A baixa remuneração afastou também os profissionais da área tecnológica. Assim, os professores de física, matemática e química, vetores de incentivo juvenil à carreira tecnológica, preferiram procurar empregos em outras carreiras mais bem remuneradas a ser um professor de escola pública, mal pago e não respeitado.

Estima-se que no Brasil faltem 80 mil professores de física e matemática e 50 mil professores de química; isto é, temos algo em torno de 130 mil profissionais ensinando física, química e matemática que não entendem nada de física, química e matemática - e transformam estas três disciplinas em um bicho de sete cabeças que afasta nosso jovem de uma carreira tecnológica.

São os frutos deste cenário que estamos colhendo ao analisar o desempenho das engenharias neste último Enade. A formação do nosso ensino médio é centrada em humanidades, quando deveria ser equilibrada com a tecnologia, isto é, as disciplinas de exatas são um apêndice na estrutura curricular.

Como consequência, as escolas de engenharia, em particular as particulares, deixaram de receber recursos humanos qualificados e bem formados, o que exigiu mudanças nas suas estruturas curriculares para tentar manter esse aluno em sala de aula. É comum encontrar em escolas de engenharia cursos de matemática que são meras revisões de conteúdos que deveriam ser supridos pelo ensino médio.

O Brasil comporta atualmente mais de 1.500 cursos de engenharia.
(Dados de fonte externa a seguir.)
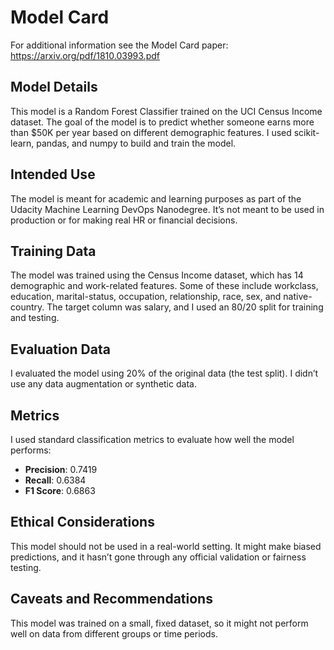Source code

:# Model Card

For additional information see the Model Card paper: https://arxiv.org/pdf/1810.03993.pdf

## Model Details

This model is a Random Forest Classifier trained on the UCI Census Income dataset. The goal of the model is to predict whether someone earns more than $50K per year based on different demographic features. I used scikit-learn, pandas, and numpy to build and train the model.

## Intended Use

The model is meant for academic and learning purposes as part of the Udacity Machine Learning DevOps Nanodegree. It’s not meant to be used in production or for making real HR or financial decisions.

## Training Data

The model was trained using the Census Income dataset, which has 14 demographic and work-related features. Some of these include workclass, education, marital-status, occupation, relationship, race, sex, and native-country. The target column was salary, and I used an 80/20 split for training and testing.


## Evaluation Data

I evaluated the model using 20% of the original data (the test split). I didn’t use any data augmentation or synthetic data.

## Metrics

I used standard classification metrics to evaluate how well the model performs:

- **Precision**: 0.7419  
- **Recall**: 0.6384  
- **F1 Score**: 0.6863

## Ethical Considerations

This model should not be used in a real-world setting. It might make biased predictions, and it hasn’t gone through any official validation or fairness testing.

## Caveats and Recommendations

This model was trained on a small, fixed dataset, so it might not perform well on data from different groups or time periods.
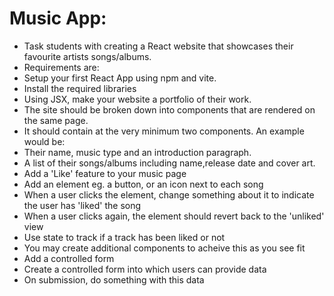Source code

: # Music App:
- Task students with creating a React website that showcases their favourite artists songs/albums.
- Requirements are:
- Setup your first React App using npm and vite.
- Install the required libraries
- Using JSX, make your website a portfolio of their work.
- The site should be broken down into components that are rendered on the same page.
- It should contain at the very minimum two components. An example would be:
- Their name, music type and an introduction paragraph.
- A list of their songs/albums including name,release date and cover art.
- Add a 'Like' feature to your music page
- Add an element eg. a button, or an icon next to each song
- When a user clicks the element, change something about it to indicate the user has 'liked' the song
- When a user clicks again, the element should revert back to the 'unliked' view
- Use state to track if a track has been liked or not
- You may create additional components to acheive this as you see fit
- Add a controlled form
- Create a controlled form into which users can provide data
- On submission, do something with this data
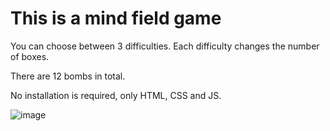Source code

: # This is a mind field game

You can choose between 3 difficulties.
Each difficulty changes the number of boxes.

There are 12 bombs in total.

No installation is required, only HTML, CSS and JS.

![image](https://github.com/user-attachments/assets/a16ae520-8e60-410b-8a10-4d8cb93b7769)
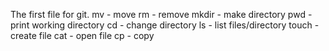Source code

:The first file for git.
mv - move
rm - remove
mkdir - make directory
pwd - print working directory
cd - change directory
ls - list files/directory
touch - create file
cat - open file
cp - copy
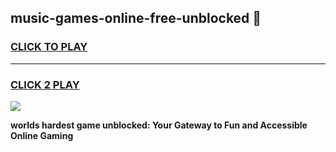
## music-games-online-free-unblocked 👋
<h3>
<a href="https://premium.freeplayer.one?title=music-games-online-free-unblocked&ref=14F">CLICK TO PLAY</a></h3>
<hr>

<h3>
<a href="https://premium.freeplayer.one?title=music-games-online-free-unblocked&ref=14F">CLICK 2 PLAY</a>
  
</h3>

<a href="https://premium.freeplayer.one?title=music-games-online-free-unblocked&ref=12F/"><img src="https://clearcache.store/games.png"></a>


**worlds hardest game unblocked: Your Gateway to Fun and Accessible Online Gaming**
Mais de 300 mil estudantes estão matriculados nestes cursos. No entanto, em média, menos de 15 alunos se formam por curso - e 60% daquele contingente se evade ao final do segundo ano, justamente por não ter formação adequada para acompanhar as exigências de um curso com alto teor de disciplinas tecnológicas.

Precisamos, urgentemente, recuperar a qualidade dos cursos de engenharia, sob pena de não conseguirmos atender aos desafios do desenvolvimento que o nosso país enfrenta neste momento.

Universidades contestam os resultados

Questionada sobre seu desempenho no Enade, a pró-reitoria de graduação da Universidade Estadual do Maranhão disse que o mau resultado se deve ao boicote dos alunos. De acordo com a pró-reitoria, o curso de engenharia mecânica da universidade está passando por uma reestruturação.

O diretor do campus da Faculdade Metropolitana de Camaçari (BA), Álvaro Orlando dos Santos, disse que o curso de engenharia de controle e automação da instituição foi reconhecido pelo MEC em agosto.  Segundo ele, isso não aconteceria caso a graduação não tivesse qualidade.

Já a Ulbra (Universidade Luterana do Brasil) disse que só irá se manifestar após ser informada oficialmente. A Ulbra é responsável pelo Centro Universitário Luterano de Palmas (TO), cujo curso de engenharia agrícola está entre os mais mal avaliados.

A Universidade de Guarulhos (SP), a Faculdade de Ciência e Tecnologia de Montes Claros (MG), a Faculdade de Caldas Novas (GO) e o curso de engenharia cartográfica da UERJ não responderam.